[[ DATA FOR THE TASK, beginning ]]

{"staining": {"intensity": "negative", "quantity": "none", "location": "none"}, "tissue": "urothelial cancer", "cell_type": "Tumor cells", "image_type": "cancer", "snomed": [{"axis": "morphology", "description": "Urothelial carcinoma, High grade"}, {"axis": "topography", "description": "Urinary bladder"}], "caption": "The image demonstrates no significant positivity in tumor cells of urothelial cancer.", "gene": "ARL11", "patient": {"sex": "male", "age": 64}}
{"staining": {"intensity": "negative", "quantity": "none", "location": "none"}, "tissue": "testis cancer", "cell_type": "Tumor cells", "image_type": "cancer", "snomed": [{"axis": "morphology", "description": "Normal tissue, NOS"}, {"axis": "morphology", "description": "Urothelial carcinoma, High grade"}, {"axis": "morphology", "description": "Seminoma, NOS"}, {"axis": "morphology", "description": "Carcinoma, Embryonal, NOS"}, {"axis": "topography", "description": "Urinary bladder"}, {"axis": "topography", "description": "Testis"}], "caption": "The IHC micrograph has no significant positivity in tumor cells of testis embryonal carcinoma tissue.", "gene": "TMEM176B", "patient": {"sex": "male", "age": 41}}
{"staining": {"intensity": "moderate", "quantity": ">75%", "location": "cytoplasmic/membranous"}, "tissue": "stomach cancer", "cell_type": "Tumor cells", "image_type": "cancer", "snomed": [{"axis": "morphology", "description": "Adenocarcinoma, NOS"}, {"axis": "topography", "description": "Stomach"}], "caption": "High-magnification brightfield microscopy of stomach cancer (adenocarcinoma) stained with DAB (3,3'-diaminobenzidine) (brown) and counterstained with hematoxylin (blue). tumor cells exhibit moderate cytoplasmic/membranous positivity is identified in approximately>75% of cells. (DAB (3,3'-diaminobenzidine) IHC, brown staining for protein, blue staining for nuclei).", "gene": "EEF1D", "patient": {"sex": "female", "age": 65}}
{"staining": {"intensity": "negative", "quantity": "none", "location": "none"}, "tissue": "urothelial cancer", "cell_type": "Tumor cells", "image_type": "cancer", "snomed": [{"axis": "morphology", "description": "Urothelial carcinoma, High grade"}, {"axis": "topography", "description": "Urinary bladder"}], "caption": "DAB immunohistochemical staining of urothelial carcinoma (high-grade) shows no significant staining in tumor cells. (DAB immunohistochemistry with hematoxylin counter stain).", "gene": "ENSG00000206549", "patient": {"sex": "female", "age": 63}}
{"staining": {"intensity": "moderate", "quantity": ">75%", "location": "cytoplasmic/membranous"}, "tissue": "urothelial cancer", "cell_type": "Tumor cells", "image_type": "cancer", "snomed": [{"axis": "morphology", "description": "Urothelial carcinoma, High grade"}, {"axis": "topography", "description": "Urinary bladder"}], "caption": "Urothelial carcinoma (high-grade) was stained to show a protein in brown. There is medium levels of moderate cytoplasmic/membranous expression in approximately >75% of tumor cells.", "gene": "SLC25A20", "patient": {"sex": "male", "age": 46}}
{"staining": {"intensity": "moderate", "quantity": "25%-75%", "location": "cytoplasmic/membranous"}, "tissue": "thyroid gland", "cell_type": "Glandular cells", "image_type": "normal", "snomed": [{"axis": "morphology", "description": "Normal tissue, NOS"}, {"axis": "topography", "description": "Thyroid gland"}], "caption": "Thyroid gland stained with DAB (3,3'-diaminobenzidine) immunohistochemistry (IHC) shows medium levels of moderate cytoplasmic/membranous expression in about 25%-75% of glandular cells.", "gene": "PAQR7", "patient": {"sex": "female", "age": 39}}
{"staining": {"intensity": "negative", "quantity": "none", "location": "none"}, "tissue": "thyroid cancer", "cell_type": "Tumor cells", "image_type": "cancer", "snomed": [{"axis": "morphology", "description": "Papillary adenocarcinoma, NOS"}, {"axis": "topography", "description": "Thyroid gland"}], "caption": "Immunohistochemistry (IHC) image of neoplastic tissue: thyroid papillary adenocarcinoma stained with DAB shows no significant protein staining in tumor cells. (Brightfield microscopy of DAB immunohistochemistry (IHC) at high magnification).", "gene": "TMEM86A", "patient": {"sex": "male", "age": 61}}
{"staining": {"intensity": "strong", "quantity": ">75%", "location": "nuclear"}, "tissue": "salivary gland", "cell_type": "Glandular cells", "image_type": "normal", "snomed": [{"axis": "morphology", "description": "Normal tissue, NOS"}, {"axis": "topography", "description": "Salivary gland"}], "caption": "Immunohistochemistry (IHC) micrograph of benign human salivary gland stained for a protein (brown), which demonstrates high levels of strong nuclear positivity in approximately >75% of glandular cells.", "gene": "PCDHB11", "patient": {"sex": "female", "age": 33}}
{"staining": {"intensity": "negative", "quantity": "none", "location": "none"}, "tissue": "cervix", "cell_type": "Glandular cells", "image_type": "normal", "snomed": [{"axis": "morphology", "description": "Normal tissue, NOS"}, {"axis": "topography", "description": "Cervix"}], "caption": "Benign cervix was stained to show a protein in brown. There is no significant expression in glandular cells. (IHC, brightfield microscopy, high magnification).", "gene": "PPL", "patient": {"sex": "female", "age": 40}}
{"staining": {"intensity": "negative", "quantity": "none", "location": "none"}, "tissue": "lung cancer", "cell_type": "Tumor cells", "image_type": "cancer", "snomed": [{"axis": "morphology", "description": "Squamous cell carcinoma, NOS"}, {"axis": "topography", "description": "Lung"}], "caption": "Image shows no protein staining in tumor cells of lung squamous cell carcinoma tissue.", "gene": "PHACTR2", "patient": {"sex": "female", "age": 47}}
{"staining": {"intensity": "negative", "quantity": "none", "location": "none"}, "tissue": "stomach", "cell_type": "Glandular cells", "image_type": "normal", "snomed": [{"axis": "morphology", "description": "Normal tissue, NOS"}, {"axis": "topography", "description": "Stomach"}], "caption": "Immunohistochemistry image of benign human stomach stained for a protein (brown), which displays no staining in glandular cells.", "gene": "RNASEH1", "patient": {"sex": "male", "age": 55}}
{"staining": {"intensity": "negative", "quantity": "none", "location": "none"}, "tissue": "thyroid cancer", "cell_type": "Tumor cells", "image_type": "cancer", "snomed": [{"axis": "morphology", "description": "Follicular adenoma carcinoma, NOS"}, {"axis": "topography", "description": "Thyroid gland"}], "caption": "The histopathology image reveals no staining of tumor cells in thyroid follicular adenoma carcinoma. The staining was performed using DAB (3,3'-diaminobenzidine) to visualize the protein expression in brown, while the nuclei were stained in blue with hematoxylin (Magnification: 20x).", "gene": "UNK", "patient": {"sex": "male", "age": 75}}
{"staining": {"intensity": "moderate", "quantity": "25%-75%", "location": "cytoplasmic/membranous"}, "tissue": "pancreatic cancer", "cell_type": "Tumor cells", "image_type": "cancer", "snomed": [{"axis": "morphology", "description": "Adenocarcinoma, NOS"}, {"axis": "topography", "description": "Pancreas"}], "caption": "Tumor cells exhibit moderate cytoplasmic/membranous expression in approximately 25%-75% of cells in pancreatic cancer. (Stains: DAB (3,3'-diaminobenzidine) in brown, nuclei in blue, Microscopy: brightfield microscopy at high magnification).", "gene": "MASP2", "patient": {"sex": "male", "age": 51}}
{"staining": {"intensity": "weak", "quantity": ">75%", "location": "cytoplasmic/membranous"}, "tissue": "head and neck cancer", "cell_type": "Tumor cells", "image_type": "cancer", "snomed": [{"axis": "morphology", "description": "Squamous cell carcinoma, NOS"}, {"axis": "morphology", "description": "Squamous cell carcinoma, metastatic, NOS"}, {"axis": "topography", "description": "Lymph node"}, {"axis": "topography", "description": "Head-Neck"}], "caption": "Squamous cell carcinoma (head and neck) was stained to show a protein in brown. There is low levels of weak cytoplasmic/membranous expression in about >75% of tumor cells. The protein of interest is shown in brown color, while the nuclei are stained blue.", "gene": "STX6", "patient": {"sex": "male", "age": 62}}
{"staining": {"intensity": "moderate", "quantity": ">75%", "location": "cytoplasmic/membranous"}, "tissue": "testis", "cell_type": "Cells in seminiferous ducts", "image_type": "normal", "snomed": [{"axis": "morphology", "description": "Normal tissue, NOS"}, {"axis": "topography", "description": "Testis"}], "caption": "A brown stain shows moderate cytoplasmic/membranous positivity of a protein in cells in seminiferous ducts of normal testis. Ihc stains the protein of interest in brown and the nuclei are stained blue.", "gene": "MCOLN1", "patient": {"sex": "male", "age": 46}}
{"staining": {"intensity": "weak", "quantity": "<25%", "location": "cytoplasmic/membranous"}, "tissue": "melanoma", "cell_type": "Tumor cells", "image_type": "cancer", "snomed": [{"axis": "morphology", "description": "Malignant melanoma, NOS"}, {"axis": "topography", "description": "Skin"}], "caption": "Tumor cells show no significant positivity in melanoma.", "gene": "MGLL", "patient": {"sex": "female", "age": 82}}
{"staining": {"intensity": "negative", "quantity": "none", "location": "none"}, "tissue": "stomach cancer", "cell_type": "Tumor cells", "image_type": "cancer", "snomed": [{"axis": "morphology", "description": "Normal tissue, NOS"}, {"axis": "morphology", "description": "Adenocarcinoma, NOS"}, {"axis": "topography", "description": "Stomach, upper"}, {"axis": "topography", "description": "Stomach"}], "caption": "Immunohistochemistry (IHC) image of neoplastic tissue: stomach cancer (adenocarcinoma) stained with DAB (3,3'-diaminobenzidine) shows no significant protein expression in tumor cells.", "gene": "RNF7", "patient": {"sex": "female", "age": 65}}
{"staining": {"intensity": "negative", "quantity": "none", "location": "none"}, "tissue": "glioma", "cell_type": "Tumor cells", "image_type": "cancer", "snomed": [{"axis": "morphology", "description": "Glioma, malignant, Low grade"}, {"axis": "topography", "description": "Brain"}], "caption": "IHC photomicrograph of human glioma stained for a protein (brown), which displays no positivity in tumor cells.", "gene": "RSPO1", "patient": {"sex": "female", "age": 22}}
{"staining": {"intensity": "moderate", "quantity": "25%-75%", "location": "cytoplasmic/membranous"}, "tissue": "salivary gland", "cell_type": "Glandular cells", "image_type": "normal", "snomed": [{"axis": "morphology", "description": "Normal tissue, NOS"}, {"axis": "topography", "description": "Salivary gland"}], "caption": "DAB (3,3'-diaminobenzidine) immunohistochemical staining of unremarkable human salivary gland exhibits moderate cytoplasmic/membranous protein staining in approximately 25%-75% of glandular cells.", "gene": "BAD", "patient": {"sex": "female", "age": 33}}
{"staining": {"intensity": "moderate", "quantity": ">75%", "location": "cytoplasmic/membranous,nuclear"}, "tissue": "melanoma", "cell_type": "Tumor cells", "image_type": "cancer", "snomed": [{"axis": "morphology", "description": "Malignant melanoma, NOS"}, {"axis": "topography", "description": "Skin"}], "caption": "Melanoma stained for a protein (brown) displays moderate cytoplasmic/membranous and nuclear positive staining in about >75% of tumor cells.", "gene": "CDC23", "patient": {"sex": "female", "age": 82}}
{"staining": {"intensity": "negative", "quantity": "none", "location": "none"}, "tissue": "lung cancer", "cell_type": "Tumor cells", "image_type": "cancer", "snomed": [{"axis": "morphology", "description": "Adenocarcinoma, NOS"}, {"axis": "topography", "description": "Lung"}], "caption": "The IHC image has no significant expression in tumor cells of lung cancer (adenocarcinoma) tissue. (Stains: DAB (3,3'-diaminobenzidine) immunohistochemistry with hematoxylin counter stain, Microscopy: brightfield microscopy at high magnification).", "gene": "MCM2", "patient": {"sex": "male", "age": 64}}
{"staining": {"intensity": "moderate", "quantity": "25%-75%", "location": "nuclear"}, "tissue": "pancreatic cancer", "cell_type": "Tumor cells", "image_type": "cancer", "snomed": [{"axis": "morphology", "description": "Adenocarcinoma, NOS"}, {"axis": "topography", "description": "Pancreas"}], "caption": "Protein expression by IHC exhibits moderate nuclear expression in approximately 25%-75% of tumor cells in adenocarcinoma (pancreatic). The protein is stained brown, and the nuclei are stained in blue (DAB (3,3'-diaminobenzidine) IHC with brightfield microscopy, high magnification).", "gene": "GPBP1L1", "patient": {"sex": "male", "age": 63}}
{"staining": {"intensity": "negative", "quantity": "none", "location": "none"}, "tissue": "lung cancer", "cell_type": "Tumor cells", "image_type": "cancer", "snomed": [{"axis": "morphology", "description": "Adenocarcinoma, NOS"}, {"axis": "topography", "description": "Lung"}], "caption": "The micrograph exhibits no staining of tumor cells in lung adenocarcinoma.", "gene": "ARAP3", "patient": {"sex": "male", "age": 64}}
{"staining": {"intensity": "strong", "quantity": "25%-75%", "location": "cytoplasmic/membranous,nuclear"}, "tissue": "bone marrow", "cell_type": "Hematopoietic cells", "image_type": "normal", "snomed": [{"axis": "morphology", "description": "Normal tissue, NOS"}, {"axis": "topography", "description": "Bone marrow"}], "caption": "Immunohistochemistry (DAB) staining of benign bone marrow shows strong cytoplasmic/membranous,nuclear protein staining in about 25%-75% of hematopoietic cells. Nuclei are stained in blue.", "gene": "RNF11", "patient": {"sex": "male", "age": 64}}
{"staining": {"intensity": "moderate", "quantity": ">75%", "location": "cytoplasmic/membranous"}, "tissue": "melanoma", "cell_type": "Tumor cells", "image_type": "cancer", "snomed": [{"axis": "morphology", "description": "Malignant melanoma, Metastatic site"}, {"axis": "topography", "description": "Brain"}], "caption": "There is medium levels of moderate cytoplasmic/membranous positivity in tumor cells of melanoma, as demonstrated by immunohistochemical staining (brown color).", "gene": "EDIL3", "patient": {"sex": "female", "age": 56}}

[[ DATA FOR THE TASK, end ]]

▶ _DESCRIPTION OF THE TASK_: The lines to copy run from the start of the records above through the line holding "IHC micrograph has"; give them exactly, both ends included, and nothing else.

▶ _ANSWER AREA_:
{"staining": {"intensity": "negative", "quantity": "none", "location": "none"}, "tissue": "urothelial cancer", "cell_type": "Tumor cells", "image_type": "cancer", "snomed": [{"axis": "morphology", "description": "Urothelial carcinoma, High grade"}, {"axis": "topography", "description": "Urinary bladder"}], "caption": "The image demonstrates no significant positivity in tumor cells of urothelial cancer.", "gene": "ARL11", "patient": {"sex": "male", "age": 64}}
{"staining": {"intensity": "negative", "quantity": "none", "location": "none"}, "tissue": "testis cancer", "cell_type": "Tumor cells", "image_type": "cancer", "snomed": [{"axis": "morphology", "description": "Normal tissue, NOS"}, {"axis": "morphology", "description": "Urothelial carcinoma, High grade"}, {"axis": "morphology", "description": "Seminoma, NOS"}, {"axis": "morphology", "description": "Carcinoma, Embryonal, NOS"}, {"axis": "topography", "description": "Urinary bladder"}, {"axis": "topography", "description": "Testis"}], "caption": "The IHC micrograph has no significant positivity in tumor cells of testis embryonal carcinoma tissue.", "gene": "TMEM176B", "patient": {"sex": "male", "age": 41}}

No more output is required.